- QUOTED PASSAGE:
────────────────────────────────────────
Book Club / Culture

12 new books to add to your stack this month

new books may 2023

May is shaping up to be a monster month as far as new books are concerned. There's fresh fiction from Naoise Dolan and Deborah Levy, an essay collection from Samantha Irby, meanwhile Australian intellectual Ghassan Hage is set to launch a compilation of his influential research on racism, nationalism and colonialism – and how they all intersect. As for the other new books we're reading in May 2023? Find them below.

Personal Score, Ellen van Neerven

new books may 2023

Release date: May 2

For a country that's obsessed with sport, we refuse to interrogate how it has the power to not only unite, but divide. From the moment they began playing football at a young age, this is something Mununjali Yugambeh, non-binary author Ellen van Neerven has understood, and in their new book Personal Score, van Neerven explores sport through a First Nations and queer lens. From the untold history of Indigenous sport and the implications of playing on stolen land to athlete activists and body policing.
────────────────────────────────────────
[Saved data entries]
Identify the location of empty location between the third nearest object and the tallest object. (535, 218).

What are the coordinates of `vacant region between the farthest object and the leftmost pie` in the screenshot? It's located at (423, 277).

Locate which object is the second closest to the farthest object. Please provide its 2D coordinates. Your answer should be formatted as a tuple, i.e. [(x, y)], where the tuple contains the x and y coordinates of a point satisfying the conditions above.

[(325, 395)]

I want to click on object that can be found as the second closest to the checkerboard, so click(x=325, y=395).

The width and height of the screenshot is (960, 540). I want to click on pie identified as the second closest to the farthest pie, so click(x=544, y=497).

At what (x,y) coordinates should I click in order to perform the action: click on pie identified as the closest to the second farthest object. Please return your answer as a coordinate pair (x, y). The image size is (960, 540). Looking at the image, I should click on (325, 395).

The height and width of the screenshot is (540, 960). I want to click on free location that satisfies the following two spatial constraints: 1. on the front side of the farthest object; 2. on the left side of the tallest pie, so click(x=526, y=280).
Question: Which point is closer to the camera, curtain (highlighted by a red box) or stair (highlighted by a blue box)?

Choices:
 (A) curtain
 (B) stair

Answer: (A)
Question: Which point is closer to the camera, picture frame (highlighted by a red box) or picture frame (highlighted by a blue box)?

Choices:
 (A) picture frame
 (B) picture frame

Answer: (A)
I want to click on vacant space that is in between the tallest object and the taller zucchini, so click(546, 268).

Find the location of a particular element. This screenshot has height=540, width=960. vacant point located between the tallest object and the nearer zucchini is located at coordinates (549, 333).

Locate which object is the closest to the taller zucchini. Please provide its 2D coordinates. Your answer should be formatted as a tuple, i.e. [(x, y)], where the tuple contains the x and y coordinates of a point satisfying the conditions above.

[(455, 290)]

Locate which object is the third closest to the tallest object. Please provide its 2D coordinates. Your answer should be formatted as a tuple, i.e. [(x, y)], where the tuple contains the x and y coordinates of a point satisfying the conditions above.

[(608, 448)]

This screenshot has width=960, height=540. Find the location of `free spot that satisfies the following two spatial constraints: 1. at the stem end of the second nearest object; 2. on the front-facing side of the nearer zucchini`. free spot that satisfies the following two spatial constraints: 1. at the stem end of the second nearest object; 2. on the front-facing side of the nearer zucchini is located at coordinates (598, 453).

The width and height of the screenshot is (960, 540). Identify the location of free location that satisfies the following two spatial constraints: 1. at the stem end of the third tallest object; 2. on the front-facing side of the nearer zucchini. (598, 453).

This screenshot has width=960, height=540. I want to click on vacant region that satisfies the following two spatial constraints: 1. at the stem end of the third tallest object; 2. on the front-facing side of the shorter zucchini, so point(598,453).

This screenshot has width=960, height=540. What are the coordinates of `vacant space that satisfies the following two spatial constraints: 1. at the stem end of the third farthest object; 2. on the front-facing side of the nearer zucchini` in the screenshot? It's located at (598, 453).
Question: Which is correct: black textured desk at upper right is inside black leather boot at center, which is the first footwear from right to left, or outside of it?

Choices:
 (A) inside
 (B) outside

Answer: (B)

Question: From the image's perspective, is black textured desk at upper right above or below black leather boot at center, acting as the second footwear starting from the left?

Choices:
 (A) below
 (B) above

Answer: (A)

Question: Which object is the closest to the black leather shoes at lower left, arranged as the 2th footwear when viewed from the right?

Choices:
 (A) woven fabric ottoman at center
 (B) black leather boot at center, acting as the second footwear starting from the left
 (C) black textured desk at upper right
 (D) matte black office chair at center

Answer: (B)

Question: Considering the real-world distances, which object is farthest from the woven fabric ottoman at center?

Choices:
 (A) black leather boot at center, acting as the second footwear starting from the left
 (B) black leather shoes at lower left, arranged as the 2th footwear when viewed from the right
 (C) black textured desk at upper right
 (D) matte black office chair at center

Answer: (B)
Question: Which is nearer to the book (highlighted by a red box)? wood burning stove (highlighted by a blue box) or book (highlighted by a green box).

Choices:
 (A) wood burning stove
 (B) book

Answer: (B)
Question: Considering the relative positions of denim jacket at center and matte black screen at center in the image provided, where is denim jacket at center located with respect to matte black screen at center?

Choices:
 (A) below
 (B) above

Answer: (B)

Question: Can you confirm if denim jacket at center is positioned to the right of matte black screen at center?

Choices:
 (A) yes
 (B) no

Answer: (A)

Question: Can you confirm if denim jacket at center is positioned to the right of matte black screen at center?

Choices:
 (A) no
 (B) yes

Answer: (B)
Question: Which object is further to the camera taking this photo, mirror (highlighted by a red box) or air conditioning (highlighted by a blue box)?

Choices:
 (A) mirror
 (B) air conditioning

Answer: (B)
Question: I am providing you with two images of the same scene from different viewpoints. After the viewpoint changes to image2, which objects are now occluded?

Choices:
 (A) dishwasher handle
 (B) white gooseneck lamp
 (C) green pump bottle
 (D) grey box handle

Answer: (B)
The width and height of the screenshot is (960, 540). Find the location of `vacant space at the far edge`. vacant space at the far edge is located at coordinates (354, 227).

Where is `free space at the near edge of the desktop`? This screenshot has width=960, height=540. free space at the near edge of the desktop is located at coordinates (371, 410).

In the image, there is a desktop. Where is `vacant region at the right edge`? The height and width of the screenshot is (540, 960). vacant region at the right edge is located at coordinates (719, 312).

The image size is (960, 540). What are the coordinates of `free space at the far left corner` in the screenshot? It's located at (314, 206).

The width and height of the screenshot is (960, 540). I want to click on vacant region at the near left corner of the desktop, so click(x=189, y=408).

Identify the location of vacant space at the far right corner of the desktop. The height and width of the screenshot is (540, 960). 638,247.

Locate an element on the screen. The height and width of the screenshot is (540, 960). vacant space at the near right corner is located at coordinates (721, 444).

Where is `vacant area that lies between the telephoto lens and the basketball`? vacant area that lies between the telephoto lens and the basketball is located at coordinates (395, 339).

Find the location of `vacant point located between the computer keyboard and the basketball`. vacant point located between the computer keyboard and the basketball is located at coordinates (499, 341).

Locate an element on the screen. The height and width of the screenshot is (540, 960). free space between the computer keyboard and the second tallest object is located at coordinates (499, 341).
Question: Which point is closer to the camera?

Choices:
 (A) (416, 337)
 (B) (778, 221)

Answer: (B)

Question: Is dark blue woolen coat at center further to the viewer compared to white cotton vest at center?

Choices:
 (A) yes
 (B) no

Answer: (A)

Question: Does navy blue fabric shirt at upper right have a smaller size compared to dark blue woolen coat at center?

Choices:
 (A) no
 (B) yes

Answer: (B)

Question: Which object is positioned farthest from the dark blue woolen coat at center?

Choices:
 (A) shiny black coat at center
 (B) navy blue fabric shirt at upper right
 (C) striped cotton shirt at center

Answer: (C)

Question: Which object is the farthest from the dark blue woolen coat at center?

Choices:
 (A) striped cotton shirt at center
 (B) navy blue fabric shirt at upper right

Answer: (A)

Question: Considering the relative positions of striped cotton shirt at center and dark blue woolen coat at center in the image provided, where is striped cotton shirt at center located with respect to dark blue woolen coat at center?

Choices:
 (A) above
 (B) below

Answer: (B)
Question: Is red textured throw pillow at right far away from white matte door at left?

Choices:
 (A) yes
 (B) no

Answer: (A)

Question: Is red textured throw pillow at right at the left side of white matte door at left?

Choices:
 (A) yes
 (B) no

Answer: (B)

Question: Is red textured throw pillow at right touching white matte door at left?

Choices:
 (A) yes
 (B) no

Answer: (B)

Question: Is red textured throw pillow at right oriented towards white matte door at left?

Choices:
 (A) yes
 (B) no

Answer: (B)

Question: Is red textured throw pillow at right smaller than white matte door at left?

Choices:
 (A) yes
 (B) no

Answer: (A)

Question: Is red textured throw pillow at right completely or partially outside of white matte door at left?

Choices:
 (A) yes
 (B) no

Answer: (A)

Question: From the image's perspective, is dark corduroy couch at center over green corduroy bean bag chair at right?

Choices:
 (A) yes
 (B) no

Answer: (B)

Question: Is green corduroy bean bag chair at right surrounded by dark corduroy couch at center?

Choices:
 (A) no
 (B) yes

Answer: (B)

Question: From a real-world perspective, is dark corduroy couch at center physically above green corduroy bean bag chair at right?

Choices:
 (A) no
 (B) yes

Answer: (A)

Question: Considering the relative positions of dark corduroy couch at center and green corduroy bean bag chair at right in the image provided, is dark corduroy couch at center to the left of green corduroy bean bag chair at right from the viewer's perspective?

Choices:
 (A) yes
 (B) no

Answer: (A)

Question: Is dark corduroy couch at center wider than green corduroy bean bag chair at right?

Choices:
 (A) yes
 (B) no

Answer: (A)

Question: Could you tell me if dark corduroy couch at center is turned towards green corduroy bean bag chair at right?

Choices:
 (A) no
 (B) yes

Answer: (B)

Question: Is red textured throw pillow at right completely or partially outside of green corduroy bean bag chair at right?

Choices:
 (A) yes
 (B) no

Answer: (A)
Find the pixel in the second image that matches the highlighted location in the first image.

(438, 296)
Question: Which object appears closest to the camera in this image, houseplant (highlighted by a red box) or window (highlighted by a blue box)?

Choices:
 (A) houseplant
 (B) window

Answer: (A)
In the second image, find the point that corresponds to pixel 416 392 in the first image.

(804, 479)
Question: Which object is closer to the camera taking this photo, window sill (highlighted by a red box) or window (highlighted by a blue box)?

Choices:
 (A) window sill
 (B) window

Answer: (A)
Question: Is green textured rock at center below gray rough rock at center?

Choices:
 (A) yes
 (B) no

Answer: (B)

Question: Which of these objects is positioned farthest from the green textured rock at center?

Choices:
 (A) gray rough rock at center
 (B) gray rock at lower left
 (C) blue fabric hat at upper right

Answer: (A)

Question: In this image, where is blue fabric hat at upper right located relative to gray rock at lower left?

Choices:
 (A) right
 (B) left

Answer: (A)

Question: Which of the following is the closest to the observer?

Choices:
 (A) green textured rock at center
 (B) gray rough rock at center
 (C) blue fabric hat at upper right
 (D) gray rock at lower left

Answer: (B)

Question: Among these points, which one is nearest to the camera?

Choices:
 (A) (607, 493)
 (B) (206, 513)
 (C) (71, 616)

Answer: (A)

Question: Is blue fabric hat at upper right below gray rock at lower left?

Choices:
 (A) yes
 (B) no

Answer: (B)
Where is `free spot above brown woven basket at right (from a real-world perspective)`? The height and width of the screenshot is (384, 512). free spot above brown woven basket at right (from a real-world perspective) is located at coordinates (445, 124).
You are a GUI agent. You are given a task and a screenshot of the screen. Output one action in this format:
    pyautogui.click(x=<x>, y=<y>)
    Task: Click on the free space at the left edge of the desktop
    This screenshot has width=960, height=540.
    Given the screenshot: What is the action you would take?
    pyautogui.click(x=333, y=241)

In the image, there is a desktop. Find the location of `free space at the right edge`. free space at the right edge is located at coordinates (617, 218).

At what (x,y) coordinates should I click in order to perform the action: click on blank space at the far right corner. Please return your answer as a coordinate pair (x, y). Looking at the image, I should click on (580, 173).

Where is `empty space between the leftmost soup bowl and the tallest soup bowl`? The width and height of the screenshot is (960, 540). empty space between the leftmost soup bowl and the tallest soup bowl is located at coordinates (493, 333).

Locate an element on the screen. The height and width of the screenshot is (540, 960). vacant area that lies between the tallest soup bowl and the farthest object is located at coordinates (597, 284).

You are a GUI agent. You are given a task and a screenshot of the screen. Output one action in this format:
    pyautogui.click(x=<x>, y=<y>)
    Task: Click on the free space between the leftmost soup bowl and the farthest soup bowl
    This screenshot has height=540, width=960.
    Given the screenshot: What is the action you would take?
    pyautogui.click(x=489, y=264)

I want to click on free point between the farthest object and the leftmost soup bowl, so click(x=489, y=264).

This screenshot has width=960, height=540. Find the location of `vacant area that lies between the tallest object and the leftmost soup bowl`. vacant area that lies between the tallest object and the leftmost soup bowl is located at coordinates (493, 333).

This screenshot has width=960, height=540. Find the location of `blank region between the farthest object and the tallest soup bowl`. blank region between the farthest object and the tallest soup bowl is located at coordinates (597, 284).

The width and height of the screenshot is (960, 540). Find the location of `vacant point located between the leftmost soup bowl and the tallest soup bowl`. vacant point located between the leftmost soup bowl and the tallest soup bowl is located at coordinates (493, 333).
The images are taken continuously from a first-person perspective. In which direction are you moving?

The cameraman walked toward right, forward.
────────────────────────────────────────
- TASKS TO PERFORM:
1. Rewrite the May books article from "Personal Score, Ellen van" to "and body policing.", putting "rugby" in place of "football".
2. According to the May books article, on what date is Personal Score released?
3. Write the next part of the May books article, picking up after its last sentence.
Nothing in the records is needed for this work.

- ANSWERS IN ORDER:
1.
Personal Score, Ellen van Neerven

new books may 2023

Release date: May 2

For a country that's obsessed with sport, we refuse to interrogate how it has the power to not only unite, but divide. From the moment they began playing rugby at a young age, this is something Mununjali Yugambeh, non-binary author Ellen van Neerven has understood, and in their new book Personal Score, van Neerven explores sport through a First Nations and queer lens. From the untold history of Indigenous sport and the implications of playing on stolen land to athlete activists and body policing.

2. May 2

3.
Search History, Amy Taylor

Release date: May 2

The thing about modern dating is that past relationships, exes and dirty laundry all leave a digital paper trail. Search History protagonist Ana is learning this firsthand. After fleeing Melbourne in the wake of a breakup, Ana's situation is looking particularly drab. That is until she meets Evan, who is charming, kind, financially responsible – basically the antithesis of her dating history. But when she finally caves and stalks him on social media, Ana comes across the page of his previous girlfriend Emily, who died recently in a hit and run, and finds herself obsessively trawling her posts, making comparisons and wondering why Evan has never mentioned her?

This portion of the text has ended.